L’European Syriac Union (ESU) lance un cri d’alarme pour les trente-cinq villages assyro-chrétiens situés le long de la rivière Khabur au nord-est de la Syrie, attaqués par le groupe terroriste Etat islamique (EI ou Daesh).
« Le week-end dernier, des colonnes de blindés de Daesh (ndlr : Etat islamique – EI) ont assailli tous les villages de la rive sud et même quelques villages de la rive nord de la rivière », affirme Rima Tüzün (photo), porte-parole de l’ESU. Et d’ajouter : « Comme les flots de la rivière diminuent fortement pour le moment,il faut absolument que la Turquie, un peu plus au nord, restaure ces flots pour empêcher davantage de groupes de Daesh de traverser la rivière avec des armes plus lourdes encore. »
Daesh a entamé ses attaques dans la région à l& mi-février, enlevant déjà au moins trois cent cinquante civils dans les villages concernés. « Nous ignorons le sort de grand nombre de ces otages, car seuls dix-neuf d’entre eux ont pu s’échapper. Mais il est certain que des hommes ont été tués et des femmes obligées à devenir des esclaves sexuels. »
Daesh semble vouloir prendre le contrôle de la vallée de Khabur, se préparant à attaquer ainsi la ville de Hassaké qui abrite de milliers de réfugiés assyro-chrétiens, kurdes, turkmènes, yézidis et d’autres minorités historiquement présentes dans cette région de la Syrie avoisinant l’Irak et la Turquie.

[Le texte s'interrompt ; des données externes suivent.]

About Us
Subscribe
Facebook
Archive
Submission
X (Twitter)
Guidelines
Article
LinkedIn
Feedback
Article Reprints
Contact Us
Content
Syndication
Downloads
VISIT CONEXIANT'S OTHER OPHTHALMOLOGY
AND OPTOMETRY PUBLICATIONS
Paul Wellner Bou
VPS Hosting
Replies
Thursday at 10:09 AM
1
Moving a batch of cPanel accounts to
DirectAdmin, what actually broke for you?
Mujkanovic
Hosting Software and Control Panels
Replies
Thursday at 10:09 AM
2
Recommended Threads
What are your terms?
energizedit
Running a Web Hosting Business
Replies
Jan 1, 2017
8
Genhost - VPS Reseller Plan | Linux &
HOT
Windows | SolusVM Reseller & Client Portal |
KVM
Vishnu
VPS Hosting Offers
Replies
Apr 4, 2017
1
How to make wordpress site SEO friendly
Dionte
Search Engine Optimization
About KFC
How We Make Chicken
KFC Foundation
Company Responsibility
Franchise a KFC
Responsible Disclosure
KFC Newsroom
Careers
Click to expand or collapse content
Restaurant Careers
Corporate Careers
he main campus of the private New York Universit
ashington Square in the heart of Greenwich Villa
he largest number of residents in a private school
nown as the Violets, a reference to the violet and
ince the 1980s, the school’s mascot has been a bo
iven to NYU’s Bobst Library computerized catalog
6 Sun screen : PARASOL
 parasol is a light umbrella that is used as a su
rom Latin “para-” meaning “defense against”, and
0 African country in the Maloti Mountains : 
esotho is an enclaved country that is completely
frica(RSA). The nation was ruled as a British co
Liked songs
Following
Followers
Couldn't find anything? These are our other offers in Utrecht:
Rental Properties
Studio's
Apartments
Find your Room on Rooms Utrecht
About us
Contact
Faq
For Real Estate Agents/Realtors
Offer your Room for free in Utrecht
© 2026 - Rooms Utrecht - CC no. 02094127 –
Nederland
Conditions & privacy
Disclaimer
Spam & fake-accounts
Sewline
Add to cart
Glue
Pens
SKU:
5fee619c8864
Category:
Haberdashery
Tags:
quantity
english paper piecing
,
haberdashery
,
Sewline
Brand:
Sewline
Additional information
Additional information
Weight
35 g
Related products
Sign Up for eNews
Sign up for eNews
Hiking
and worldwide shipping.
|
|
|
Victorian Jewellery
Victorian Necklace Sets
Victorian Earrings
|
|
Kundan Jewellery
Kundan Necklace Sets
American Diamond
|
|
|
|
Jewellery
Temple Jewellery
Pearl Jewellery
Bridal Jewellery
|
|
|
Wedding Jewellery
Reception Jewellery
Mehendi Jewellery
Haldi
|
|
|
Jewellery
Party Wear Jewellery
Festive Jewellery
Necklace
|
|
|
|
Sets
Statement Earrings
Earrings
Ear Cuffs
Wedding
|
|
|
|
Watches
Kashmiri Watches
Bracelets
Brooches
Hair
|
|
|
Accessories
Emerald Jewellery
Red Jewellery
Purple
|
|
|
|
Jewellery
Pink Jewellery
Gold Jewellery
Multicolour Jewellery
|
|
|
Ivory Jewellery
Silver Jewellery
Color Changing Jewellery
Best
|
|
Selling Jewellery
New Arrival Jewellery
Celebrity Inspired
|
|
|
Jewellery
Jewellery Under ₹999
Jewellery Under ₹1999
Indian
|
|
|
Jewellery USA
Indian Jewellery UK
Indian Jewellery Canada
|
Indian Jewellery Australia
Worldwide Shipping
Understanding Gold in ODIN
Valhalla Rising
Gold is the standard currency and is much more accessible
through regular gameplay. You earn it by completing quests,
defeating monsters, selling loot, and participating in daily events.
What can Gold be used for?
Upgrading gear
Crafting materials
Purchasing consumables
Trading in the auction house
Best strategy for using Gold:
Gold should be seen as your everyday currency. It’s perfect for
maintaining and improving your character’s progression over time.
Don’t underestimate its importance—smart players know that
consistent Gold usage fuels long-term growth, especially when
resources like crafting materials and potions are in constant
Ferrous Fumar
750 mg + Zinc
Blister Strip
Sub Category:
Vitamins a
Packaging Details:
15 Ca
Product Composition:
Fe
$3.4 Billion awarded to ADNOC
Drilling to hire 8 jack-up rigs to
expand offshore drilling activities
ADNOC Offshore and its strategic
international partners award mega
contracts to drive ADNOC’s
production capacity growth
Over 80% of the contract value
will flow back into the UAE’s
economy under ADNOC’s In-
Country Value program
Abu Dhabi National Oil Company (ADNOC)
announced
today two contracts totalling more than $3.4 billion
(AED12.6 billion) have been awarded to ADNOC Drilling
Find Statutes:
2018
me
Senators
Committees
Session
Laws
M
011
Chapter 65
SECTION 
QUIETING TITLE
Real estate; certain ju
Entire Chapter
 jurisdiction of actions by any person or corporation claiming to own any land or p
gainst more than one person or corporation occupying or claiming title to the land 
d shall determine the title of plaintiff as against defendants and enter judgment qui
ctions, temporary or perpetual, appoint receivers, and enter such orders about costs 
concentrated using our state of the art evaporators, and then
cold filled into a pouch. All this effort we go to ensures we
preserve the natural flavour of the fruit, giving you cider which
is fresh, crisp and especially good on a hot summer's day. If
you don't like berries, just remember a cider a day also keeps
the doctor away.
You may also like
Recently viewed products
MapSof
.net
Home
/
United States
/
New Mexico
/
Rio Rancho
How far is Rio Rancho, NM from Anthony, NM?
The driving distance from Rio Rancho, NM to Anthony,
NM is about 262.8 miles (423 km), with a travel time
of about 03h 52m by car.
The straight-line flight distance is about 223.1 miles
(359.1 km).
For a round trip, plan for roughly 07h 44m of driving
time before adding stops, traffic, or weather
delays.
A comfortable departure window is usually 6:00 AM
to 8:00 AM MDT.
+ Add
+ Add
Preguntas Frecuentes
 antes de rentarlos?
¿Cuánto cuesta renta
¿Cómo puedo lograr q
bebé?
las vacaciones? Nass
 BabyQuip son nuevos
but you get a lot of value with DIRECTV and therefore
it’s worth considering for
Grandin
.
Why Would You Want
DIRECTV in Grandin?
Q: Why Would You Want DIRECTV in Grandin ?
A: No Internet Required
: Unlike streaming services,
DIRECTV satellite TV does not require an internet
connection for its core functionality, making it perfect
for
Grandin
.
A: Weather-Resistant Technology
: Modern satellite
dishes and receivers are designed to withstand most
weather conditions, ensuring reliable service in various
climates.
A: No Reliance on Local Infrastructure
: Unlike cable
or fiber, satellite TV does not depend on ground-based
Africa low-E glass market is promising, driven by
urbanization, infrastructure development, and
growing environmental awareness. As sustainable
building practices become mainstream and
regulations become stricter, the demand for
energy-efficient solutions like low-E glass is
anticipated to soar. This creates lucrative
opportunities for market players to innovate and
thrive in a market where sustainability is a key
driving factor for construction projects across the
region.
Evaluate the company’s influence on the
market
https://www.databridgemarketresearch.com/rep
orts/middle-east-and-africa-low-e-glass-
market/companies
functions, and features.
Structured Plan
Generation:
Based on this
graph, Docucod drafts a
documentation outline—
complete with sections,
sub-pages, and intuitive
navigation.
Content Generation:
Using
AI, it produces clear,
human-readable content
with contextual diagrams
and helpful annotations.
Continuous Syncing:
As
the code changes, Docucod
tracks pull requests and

Mais la Turquie a tendance à fermer ses frontières privant ainsi les réfugiés d’aide alimentaire et d’eau potable. « La crise humanitaire dans la vallée de la rivière Khabur est dramatique », poursuit Rima Tüzün. « Et les responsables politiques en Europe et aux États-Unis doivent se mobiliser davantage. Car le but ultime de Daesh est de percer vers l’Irak pour y continuer sa politique d’extermination des minorités. Ne nous trompons pas : il n’est pas possible d’arrêter Daesh en Irak sans arrêter Daesh en Syrie. »
Malgré qu’elle sera elle-même au Moyen-Orient ce dimanche 15 mars, pour y défendre sur place les minorités rudement persécutées, la responsable internationale de l’European Syriac Union n’hésite pas à appeler tout un chacun de descendre dans la rue pour la marche nationale « Together in Peace » qui a lieu à Bruxelles.
« Devant Dieu ou Allah, nous sommes tous les mêmes. Nous devons donc absolument unir nos forces pour dire ‘oui’ à la liberté de conscience et de religion et à la dignité humaine et ‘non’ aux atrocités et la barbarie que les minorités chrétiennes, kurdes, turkmènes, yézidis et autres subissent momentanément en Syrie et en Irak », conclut-elle.